● **Objectif**: Traduisez en anglais la phrase suivante du texte sur le droit de citation : « Mentionner une marque dans un livre n’est pas interdit. »
::: Texte à lire
Le droit de citation est très étendu : il peut s’agir de livres, de journaux, de chansons, de poésies… Si les règles précédentes sont respectées, vous n’avez pas besoin d’obtenir une autorisation de l’auteur.

 

Citer une marque ou une personne réelle

Mentionner une marque dans un livre n’est pas interdit. Cependant, attention à ne pas dénigrer ou discréditer la marque en question, sinon vous pouvez tomber sous le coup de la diffamation.

Pour une personne réelle, qu’elle soit célèbre ou non, celle-ci bénéficie du droit au respect de sa vie privée. Vous devez donc lui demander son autorisation écrite  vous accordant le droit de la citer ou parler d’elle. Vous ne pouvez pas non plus utiliser des éléments que la personne n’a pas rendus publics (correspondance, confidences, anecdotes…). Comme pour la marque, dénigrer ou insulter la personne vous expose à une plainte pour diffamation. Il existe de ce qu’on appelle l’exception de parodie, de pastiche ou de caricature qui permet de s’exonérer de l’autorisation de la personne ou de l’auteur s’il s’agit d’un texte ou d’une image. Mais le texte parodique ne doit pas pouvoir être confondu avec l’original et ne doivent pas nuire : le but de la parodie, de la caricature ou du pastiche est de faire rire.

Attention, le fait de changer le nom de la personne ne change rien au fait qu’elle puisse vous poursuivre en justice. Le mieux est de faire en sorte qu’elle ne soit pas reconnaissable.

Bon à savoir : diffamation, injure, quelle différence ?
::::::
::: Enregistrements fournis
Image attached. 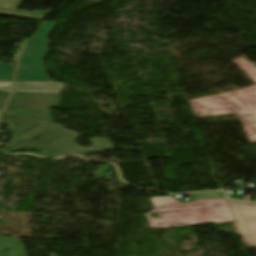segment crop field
<instances>
[{
    "label": "crop field",
    "mask_w": 256,
    "mask_h": 256,
    "mask_svg": "<svg viewBox=\"0 0 256 256\" xmlns=\"http://www.w3.org/2000/svg\"><path fill=\"white\" fill-rule=\"evenodd\" d=\"M0 122L16 123L7 128L13 135L66 154L91 153L112 148L109 140L100 137L90 139L94 145L92 149L77 146L75 139L78 134L53 125L48 110L5 109Z\"/></svg>",
    "instance_id": "crop-field-1"
},
{
    "label": "crop field",
    "mask_w": 256,
    "mask_h": 256,
    "mask_svg": "<svg viewBox=\"0 0 256 256\" xmlns=\"http://www.w3.org/2000/svg\"><path fill=\"white\" fill-rule=\"evenodd\" d=\"M153 210L144 214L150 229L235 221L225 198L180 203L170 196L150 198ZM152 214H158L152 218Z\"/></svg>",
    "instance_id": "crop-field-2"
},
{
    "label": "crop field",
    "mask_w": 256,
    "mask_h": 256,
    "mask_svg": "<svg viewBox=\"0 0 256 256\" xmlns=\"http://www.w3.org/2000/svg\"><path fill=\"white\" fill-rule=\"evenodd\" d=\"M233 62L256 83V67L244 56ZM194 115L211 117L237 113L251 143H256V87L188 101Z\"/></svg>",
    "instance_id": "crop-field-3"
},
{
    "label": "crop field",
    "mask_w": 256,
    "mask_h": 256,
    "mask_svg": "<svg viewBox=\"0 0 256 256\" xmlns=\"http://www.w3.org/2000/svg\"><path fill=\"white\" fill-rule=\"evenodd\" d=\"M56 22H44L24 49L17 80L51 82L42 63L50 44L46 38Z\"/></svg>",
    "instance_id": "crop-field-4"
},
{
    "label": "crop field",
    "mask_w": 256,
    "mask_h": 256,
    "mask_svg": "<svg viewBox=\"0 0 256 256\" xmlns=\"http://www.w3.org/2000/svg\"><path fill=\"white\" fill-rule=\"evenodd\" d=\"M228 203L245 245L256 246V204Z\"/></svg>",
    "instance_id": "crop-field-5"
},
{
    "label": "crop field",
    "mask_w": 256,
    "mask_h": 256,
    "mask_svg": "<svg viewBox=\"0 0 256 256\" xmlns=\"http://www.w3.org/2000/svg\"><path fill=\"white\" fill-rule=\"evenodd\" d=\"M58 94L14 92L6 108L54 109Z\"/></svg>",
    "instance_id": "crop-field-6"
},
{
    "label": "crop field",
    "mask_w": 256,
    "mask_h": 256,
    "mask_svg": "<svg viewBox=\"0 0 256 256\" xmlns=\"http://www.w3.org/2000/svg\"><path fill=\"white\" fill-rule=\"evenodd\" d=\"M22 0H0V15L41 20L47 13L17 10Z\"/></svg>",
    "instance_id": "crop-field-7"
},
{
    "label": "crop field",
    "mask_w": 256,
    "mask_h": 256,
    "mask_svg": "<svg viewBox=\"0 0 256 256\" xmlns=\"http://www.w3.org/2000/svg\"><path fill=\"white\" fill-rule=\"evenodd\" d=\"M63 89H64V83L15 81V85H14V91H22V92L59 93L63 91Z\"/></svg>",
    "instance_id": "crop-field-8"
},
{
    "label": "crop field",
    "mask_w": 256,
    "mask_h": 256,
    "mask_svg": "<svg viewBox=\"0 0 256 256\" xmlns=\"http://www.w3.org/2000/svg\"><path fill=\"white\" fill-rule=\"evenodd\" d=\"M36 147H38V148L35 150L39 151L42 149L40 154H42L43 152H46L42 155L47 158H56V157L65 156L64 154H61L59 152H56L54 150H51V149L41 146L39 144L32 143V142H29V141H26V140H23V139L14 137V136L11 137V147L8 149V151H17L21 148L32 150Z\"/></svg>",
    "instance_id": "crop-field-9"
},
{
    "label": "crop field",
    "mask_w": 256,
    "mask_h": 256,
    "mask_svg": "<svg viewBox=\"0 0 256 256\" xmlns=\"http://www.w3.org/2000/svg\"><path fill=\"white\" fill-rule=\"evenodd\" d=\"M10 251L6 252L5 249ZM0 256H26L19 239L0 237Z\"/></svg>",
    "instance_id": "crop-field-10"
},
{
    "label": "crop field",
    "mask_w": 256,
    "mask_h": 256,
    "mask_svg": "<svg viewBox=\"0 0 256 256\" xmlns=\"http://www.w3.org/2000/svg\"><path fill=\"white\" fill-rule=\"evenodd\" d=\"M14 68L0 63V80H12Z\"/></svg>",
    "instance_id": "crop-field-11"
},
{
    "label": "crop field",
    "mask_w": 256,
    "mask_h": 256,
    "mask_svg": "<svg viewBox=\"0 0 256 256\" xmlns=\"http://www.w3.org/2000/svg\"><path fill=\"white\" fill-rule=\"evenodd\" d=\"M12 82H1L0 81V91H11Z\"/></svg>",
    "instance_id": "crop-field-12"
},
{
    "label": "crop field",
    "mask_w": 256,
    "mask_h": 256,
    "mask_svg": "<svg viewBox=\"0 0 256 256\" xmlns=\"http://www.w3.org/2000/svg\"><path fill=\"white\" fill-rule=\"evenodd\" d=\"M10 92H2L1 93V96H0V108L3 107L8 95H9Z\"/></svg>",
    "instance_id": "crop-field-13"
},
{
    "label": "crop field",
    "mask_w": 256,
    "mask_h": 256,
    "mask_svg": "<svg viewBox=\"0 0 256 256\" xmlns=\"http://www.w3.org/2000/svg\"><path fill=\"white\" fill-rule=\"evenodd\" d=\"M27 40H28V39H27ZM27 40H25V41L23 42V44H22V46H21V48H20V50H19V52H18V54H17V56H16V59H17V60H18V57H19V55H20V53H21V51H22V49H23L25 43L27 42Z\"/></svg>",
    "instance_id": "crop-field-14"
},
{
    "label": "crop field",
    "mask_w": 256,
    "mask_h": 256,
    "mask_svg": "<svg viewBox=\"0 0 256 256\" xmlns=\"http://www.w3.org/2000/svg\"><path fill=\"white\" fill-rule=\"evenodd\" d=\"M255 66H256V62L255 63H253Z\"/></svg>",
    "instance_id": "crop-field-15"
},
{
    "label": "crop field",
    "mask_w": 256,
    "mask_h": 256,
    "mask_svg": "<svg viewBox=\"0 0 256 256\" xmlns=\"http://www.w3.org/2000/svg\"><path fill=\"white\" fill-rule=\"evenodd\" d=\"M1 111V110H0Z\"/></svg>",
    "instance_id": "crop-field-16"
}]
</instances>
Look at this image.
::::::
● **Résultat obtenu**: Mentioning a brand in a book is not prohibited.